As we are now officially in Leaving Certificate week, it is quite a surprise not to have had my usual exam nightmare. The annual dream goes something along the lines of me sitting, sweating like a stuck pig in front of a rickety, graffiti-covered table the size of a serviette.
Deep down inside I know I am going to have to spend the next three hours sitting in front of a Leaving Certificate Applied Physics exam paper, and I also know I have never studied Applied Physics in my life. The smell of the gym hall is all around, and everybody, absolutely everybody, thinks I know what I'm doing. But I don't. I don't at all.
One thing is certain - almost everybody will know exactly what I mean because almost everybody has at some stage had an "Oh-my-God-I'm-sitting-my-Leaving-Certificate-again" nightmare. The details vary somewhat - sitting Leaving Certificate naked/in wrong place/in wrong language/in wrong person's body are my own favourite examples - but the dream is essentially the same.
Indeed, one colleague said recently that her dream has matured with her, and that she has now started dreaming she is her present age sitting an exam. The terrible catch here is that she knows she is too old to be sitting the Leaving Cert., and unless she passes it this time, she'll have to tell her parents she can't graduate. And you've guessed it - it's Applied Physics again.
Although the thought of having Leaving Certificate dreams long after I have checked into Dun Roamin' Home for the Bewildered is a little disheartening, I found this example of the omniscience and longevity of the Leaving Cert. dream rather reassuring. Indeed, the whole reason I bring the bothersome exam-dream issue up is entirely altruistic.
First, the fact that we all have these dreams in some shape or form suggests we're all equally inadequate, or think we are. My mother always points out when I`m going for a job interview or the like that everybody has to go to the toilet - which, while rather icky, often stops complete panic.
The notion that everybody from company directors to rocket scientists probably suffers from the Leaving-Cert. dream, particularly at this time of the year, should probably be a similarly reassuring little statistic to trot out in times of stress.
The other reason for writing about Leaving Certificate dreams this week is of course, that for a large section of the population, it ain't no dream. While reassurances probably won't even register in the grey, desolate wasteland that is the middle of doing your Leaving Cert., I think it is worth pointing out that sitting down voluntarily to put yourself through that hell is, without doubt, the scariest thing you'll ever have to do.

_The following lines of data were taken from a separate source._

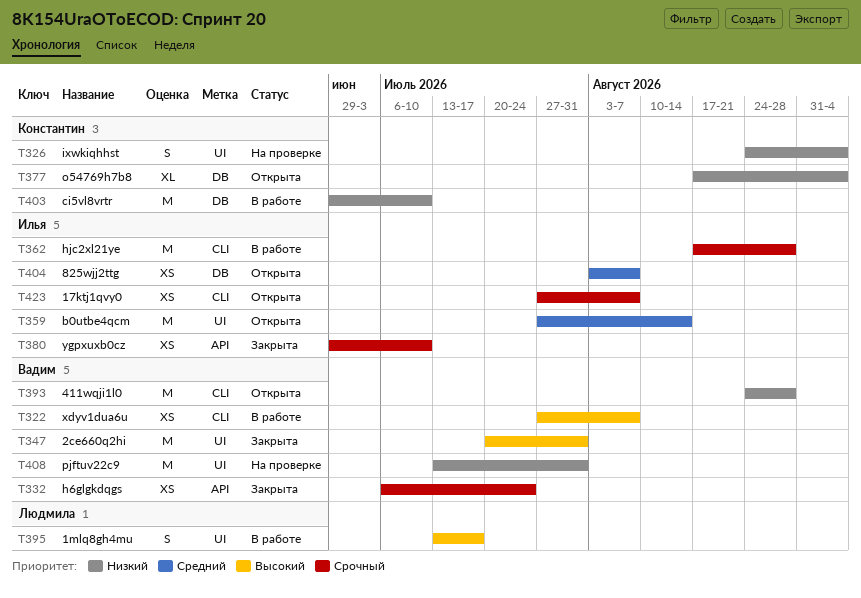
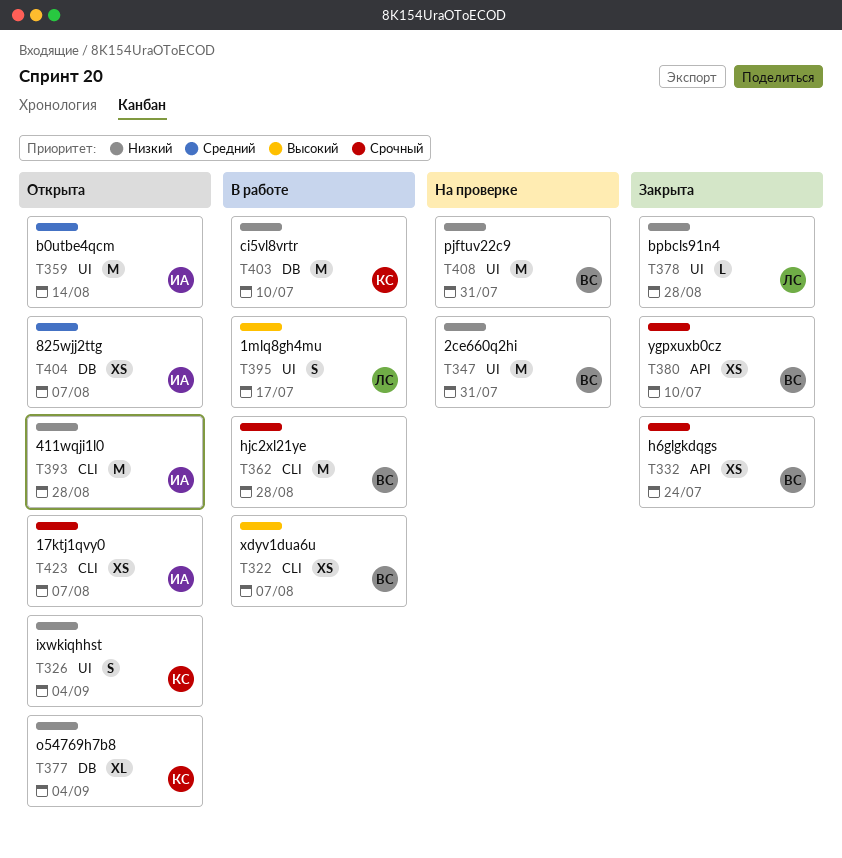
T326, status: На проверке -> Открыта
T347, status: Закрыта -> На проверке
T347, priority: Высокий -> Низкий
T362, owner: Илья -> Вадим
T378: none -> present
T380, owner: Илья -> Вадим
T393, owner: Вадим -> Илья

Which is why we all have dreams about it for the rest of our lives. Once you've done it, everything else is chicken feed. College finals? Pah! Childbirth? A doddle. Being Bill Gates and having to pass through the eye of a needle? Easy-peasy. So get it over with and then you're home free, cruising through the rest of your life without a worry in the world.
Except for the odd time that you have the recurring Leaving Cert. exam dream, when you will be plunged back into the cold-sweat terror of the thing. But hey, isn't waking up brilliant? I've never really bought into the whole dream interpretation thing, and when people start trying to tell me what my dream about a snake, a wedding and flying really means, I tend to insist that it was most likely caused by the wedding I had flown to the previous day, wearing a D&G snakeskin dress. Which usually shuts them up. However, there are certain dreams that don't need a dictionary to be explained.

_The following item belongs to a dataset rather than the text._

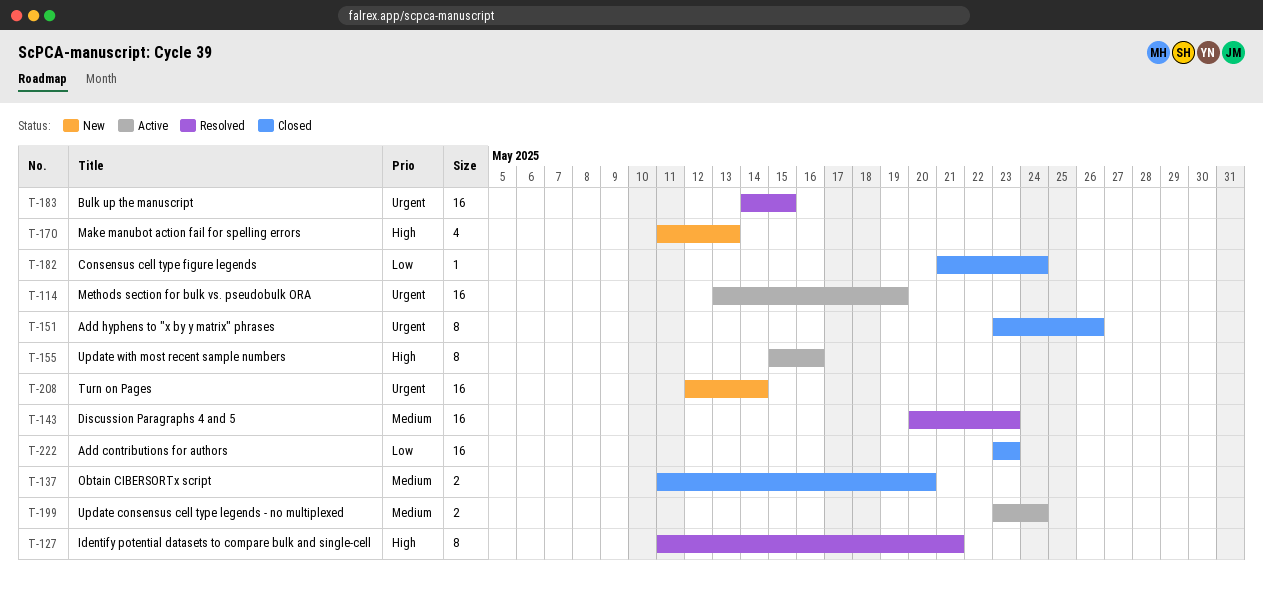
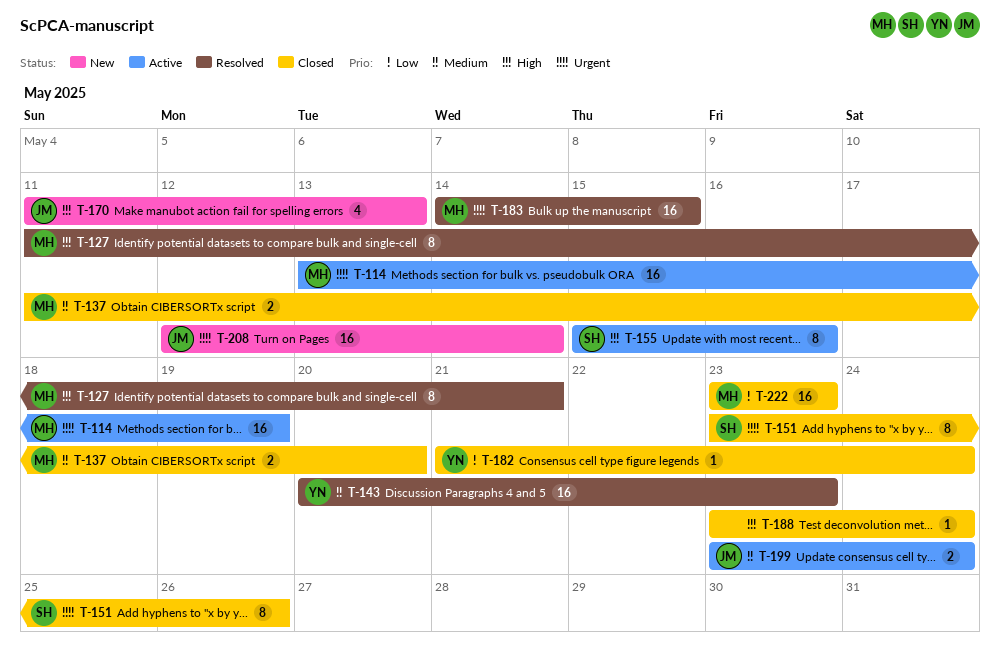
T-188: none -> present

The exam one, for example, is definitely about that crushing feeling of inadequacy which was at its peak when you were sitting down to decide your future (or so you thought), knowing nothing (or so you thought). My other recurring one, which I gather is not uncommon either, is to dream I am desperately in love with someone completely unsuitable, like a teacher, or Bertie Ahern, or a colleague at work.
I am overcome with lust and angst in these dreams, which usually end badly in a tears-before-bedtime kind of way. The terrible thing is that the next time you see this person you can't meet their eye for all the dirty things you were doing last time you "met". Even worse, the feelings of desire sometimes linger on for a worrying hour or two.
I'm not entirely sure what this dream means. When one friend (male) who had a similar dream about a close friend (also male) confessed to it recently, everybody seemed to think it meant something deeply unresolved about his sexuality or about his feelings for his absent friend. "I think it means I shouldn't eat soft cheese just before bedtime," he said firmly - and he might be right. There's something to be said for the idea that having a lot of very vivid dreams shows a deep-seated anxiety about having a lot of very vivid dreams. Certainly in a lot of mine, I am very aware that I'm at it again, having a crazy dream about random people, and this causes me some anxiety. "Why are they in my dream?" I wonder. "What does it say about me?" Whereupon I wake up and realise that, like your typical Irish school essay, it had all been a dream.
In truth, there's little you can do about worrying dreams, short of wrapping yourself in a duvet, sitting in a darkened room and eating cream crackers for the rest of your life. And even then I reckon you'd still have the fear about sitting a notional Leaving Certificate Duvet Manufacture exam. But whatever you do, don't start telling people about your dreams. Because as fascinating as your nightmare of coming back as Emma Noble in a next life might be to you, to everybody else, it's of marginally less interest than Emma Noble in this life. And soon, that recurring dream where you have no friends might just come horribly true.